I hate travelling. Sorry, that's not right. That's not right at all. What I really hate are the logistics of travelling: the leaving early for the airport; the crawling paranoia that something, anything, can go wrong at any time; the delays; the no-smoking signs glowing as much like stern reproaches as calamitous reminders of how trying to stay alive is killing me; the vulnerability that comes from being at other people's mercy; the queue for the communal toilet; the synthetic sameness of inedible airline food; the undrinkable coffee in plastic cups; in the seat alongside, the noisome child who can neither sit still nor keep silent; the bus ride on the blazing tarmac; the taxis; the anxiety that being ripped off is only a rip-off away.
Much of my annoyance with the logistics of travel, as you must have gathered by now, has the plane ride (and the getting to and from the plane ride) at its heart. But say what I will about that, plane rides have one terrific, unrivalled thing going for them: they allow me to read uninterrupted. Which is a rare, thrilling pleasure.

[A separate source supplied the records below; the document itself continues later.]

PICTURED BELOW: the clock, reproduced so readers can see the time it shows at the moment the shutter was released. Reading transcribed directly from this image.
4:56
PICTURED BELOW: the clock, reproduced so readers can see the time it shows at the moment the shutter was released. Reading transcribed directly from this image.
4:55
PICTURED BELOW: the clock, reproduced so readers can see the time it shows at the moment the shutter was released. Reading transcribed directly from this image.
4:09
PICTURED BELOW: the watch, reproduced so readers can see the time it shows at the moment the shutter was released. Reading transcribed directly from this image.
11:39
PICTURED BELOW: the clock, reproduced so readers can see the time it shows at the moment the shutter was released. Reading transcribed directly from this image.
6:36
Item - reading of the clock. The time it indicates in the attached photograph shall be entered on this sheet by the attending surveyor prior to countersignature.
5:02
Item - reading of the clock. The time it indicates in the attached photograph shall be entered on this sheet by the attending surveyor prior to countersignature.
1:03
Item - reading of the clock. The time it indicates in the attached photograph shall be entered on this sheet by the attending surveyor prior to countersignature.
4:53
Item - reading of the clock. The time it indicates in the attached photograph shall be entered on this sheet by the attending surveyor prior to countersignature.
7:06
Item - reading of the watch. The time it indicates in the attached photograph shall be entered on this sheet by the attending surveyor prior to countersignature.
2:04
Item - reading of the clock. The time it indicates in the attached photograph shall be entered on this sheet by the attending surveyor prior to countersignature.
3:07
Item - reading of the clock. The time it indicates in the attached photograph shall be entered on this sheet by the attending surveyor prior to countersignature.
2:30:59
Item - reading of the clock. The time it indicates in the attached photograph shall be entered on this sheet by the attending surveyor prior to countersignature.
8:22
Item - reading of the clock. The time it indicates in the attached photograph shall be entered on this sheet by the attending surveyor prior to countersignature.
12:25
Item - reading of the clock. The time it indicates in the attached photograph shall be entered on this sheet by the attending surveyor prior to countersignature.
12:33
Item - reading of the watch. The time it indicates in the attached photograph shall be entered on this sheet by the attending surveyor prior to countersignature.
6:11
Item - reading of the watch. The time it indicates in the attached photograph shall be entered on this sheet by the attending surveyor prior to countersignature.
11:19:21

If only I could smoke while reading… But then, you can't have everything. In the days when I could smoke while reading on planes, I had a hell of a lot of time to myself, which meant a hell of a lot of more time to read uninterrupted. So I'll settle for the reading without the smoking without the distractions. For the moment, this will have to do. It had better.
Because these days, I am a father. I have been one for more than eight years now. So reading nowadays when our daughter is awake is a juggling act that involves focusing on the page while, at the same time, a) balancing demands, queries and entreaties; b) assimilating tremendously important bits of information that are being imparted either now or never; and c) maintaining a heightened vigilance of one's immediate environs.
I'm not complaining. This is what the deal is, and this is what we have chosen. I know that. We all know that. All I am documenting is that when I am in the cold, sealed pod of an aircraft, reading, I am struck again and again by how the nature of an experience that is central to my existence has irrevocably altered.
But even then, all it takes is a stranger's child's startled cry, or the glimpse of a tiny face in repose, and my chain of thoughts goes off. Where is she now? What is she up to? How did this (or that, or the other) go with her today?
One realises then that after one has become a parent, one isn't ever truly alone with oneself. Our children have woven themselves into the fabric of our apparent solitude. We often don't realise it, but they are there with us in what we think are our most-alone moments.
It's what parenting does to you, isn't it? Don't tell me that you haven't noticed.